The authors find that Csm4, unlike Mps3 and Ndj1, is not required to anchor telomeres to the nuclear envelope but is required for telomeres to engage in the RPMs (see ,). Nevertheless, the impact on the progress of recombination, in all its currently understood molecular intricacies, is similar—delays in the appearances of recombination intermediates begin very early in prophase and persist or lengthen as prophase progresses. The implication of these observations is that the RPMs are the critical factor rather than telomere tethering to the nuclear envelope per se. So then, what is the role of the RPMs? Here, the authors diverge somewhat in their answers. The paper from the Shinohara lab proposes that RPMs promote the biochemistry of recombination more or less directly, perhaps by affecting chromosome structure . The paper from the Alani and Kleckner labs proposes that RPMs function during an early phase when the cell determines which early recombination intermediates will become crossovers. They suggest that delays in this phase, perhaps due to a requirement for Ndj1 and Csm4 to resolve chromosome interlocks (at zygotene, see Figure 1), generates the subsequent defects . Tests of these hypotheses will require considerable ingenuity in experimental design.

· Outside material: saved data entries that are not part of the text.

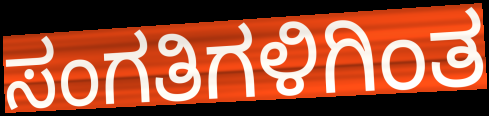
ಸಂಗತಿಗಳಿಗಿಂತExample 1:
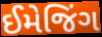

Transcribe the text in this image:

ઈમેજિંગ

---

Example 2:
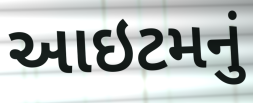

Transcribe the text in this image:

આઇટમનું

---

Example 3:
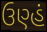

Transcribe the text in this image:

ઉણ્હં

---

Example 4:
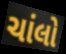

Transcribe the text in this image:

ચાંલો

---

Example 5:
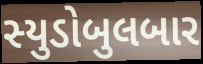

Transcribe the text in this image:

સ્યુડોબુલબારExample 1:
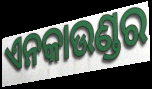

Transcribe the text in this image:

ଏନକାଉଣ୍ଡର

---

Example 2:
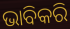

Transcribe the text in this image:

ଭାବିକରି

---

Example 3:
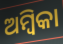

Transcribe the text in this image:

ଅମ୍ବିକା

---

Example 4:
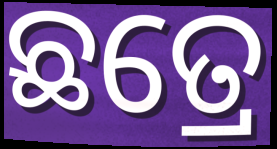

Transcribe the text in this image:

ଛତ୍ରେ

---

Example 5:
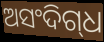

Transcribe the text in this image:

ଅସଂଦିଗ୍‌ଧ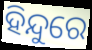
ହିନ୍ଦୁରେ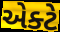
એક્ટે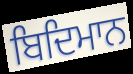
ਬਿਦਿਮਾਨ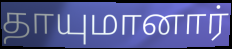
தாயுமானார்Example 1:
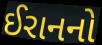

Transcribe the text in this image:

ઈરાનનો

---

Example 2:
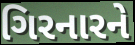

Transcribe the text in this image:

ગિરનારને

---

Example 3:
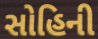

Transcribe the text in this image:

સોહિની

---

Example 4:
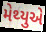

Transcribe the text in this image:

મેથ્યુએ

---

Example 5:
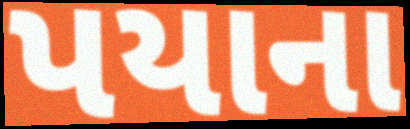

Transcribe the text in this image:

પયાના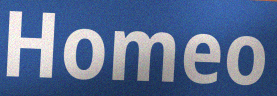
HomeoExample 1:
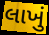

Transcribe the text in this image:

લાખું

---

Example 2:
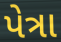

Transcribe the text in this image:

પેત્રા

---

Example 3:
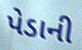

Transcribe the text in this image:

પેડાની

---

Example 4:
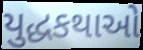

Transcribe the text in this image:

યુદ્ધકથાઓ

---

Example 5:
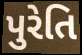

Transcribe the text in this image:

પુરેતિ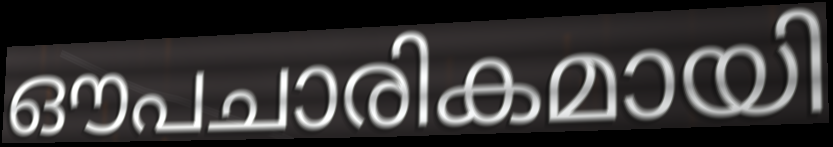
ഔപചാരികമായിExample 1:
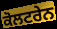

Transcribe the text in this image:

ਕੋਲਟਰੇਨ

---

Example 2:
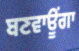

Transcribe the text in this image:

ਬਣਵਾਊਂਗਾ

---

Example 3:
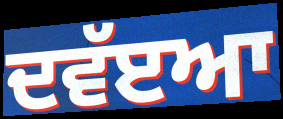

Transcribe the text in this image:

ਦਵੱੲਆ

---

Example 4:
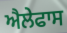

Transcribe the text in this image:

ਐਲੇਫਾਸ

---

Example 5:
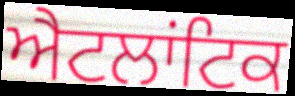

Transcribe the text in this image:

ਐਟਲਾਂਟਿਕ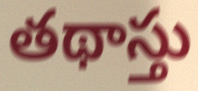
తథాస్తు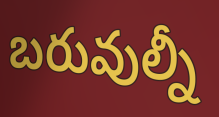
బరువుల్నీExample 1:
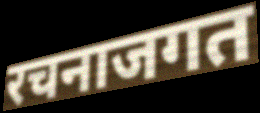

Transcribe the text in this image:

रचनाजगत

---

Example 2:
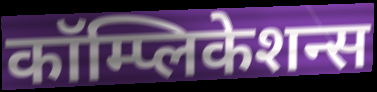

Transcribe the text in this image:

कॉम्प्लिकेशन्स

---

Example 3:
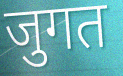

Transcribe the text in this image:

जुगत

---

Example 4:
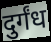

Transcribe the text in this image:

दुर्गंध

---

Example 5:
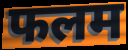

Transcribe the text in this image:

फलम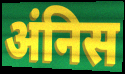
अंनिसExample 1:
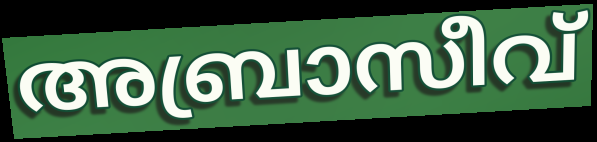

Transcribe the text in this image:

അബ്രാസീവ്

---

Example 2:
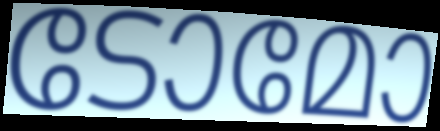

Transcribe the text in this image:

ടോമോ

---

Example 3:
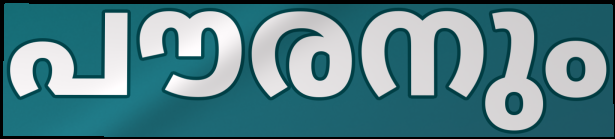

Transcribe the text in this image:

പൗരനും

A simple and striking conclusion from these papers is that mechanical energy, pumped into the nucleus via the telomeres, contributes critically to the work of genetic recombination. Identification of the MNC complex (Mps3, Ndj1, Csm4) in Sa. cerevisiae and of related structures and pathways in other organisms is only the beginning to understanding how these transnuclear envelope tethers are constructed and regulated. Understanding how these connections and the movements they foster contribute to the faithful segregation of chromosomes in meiosis will be challenging and rewarding, like the middle school dance.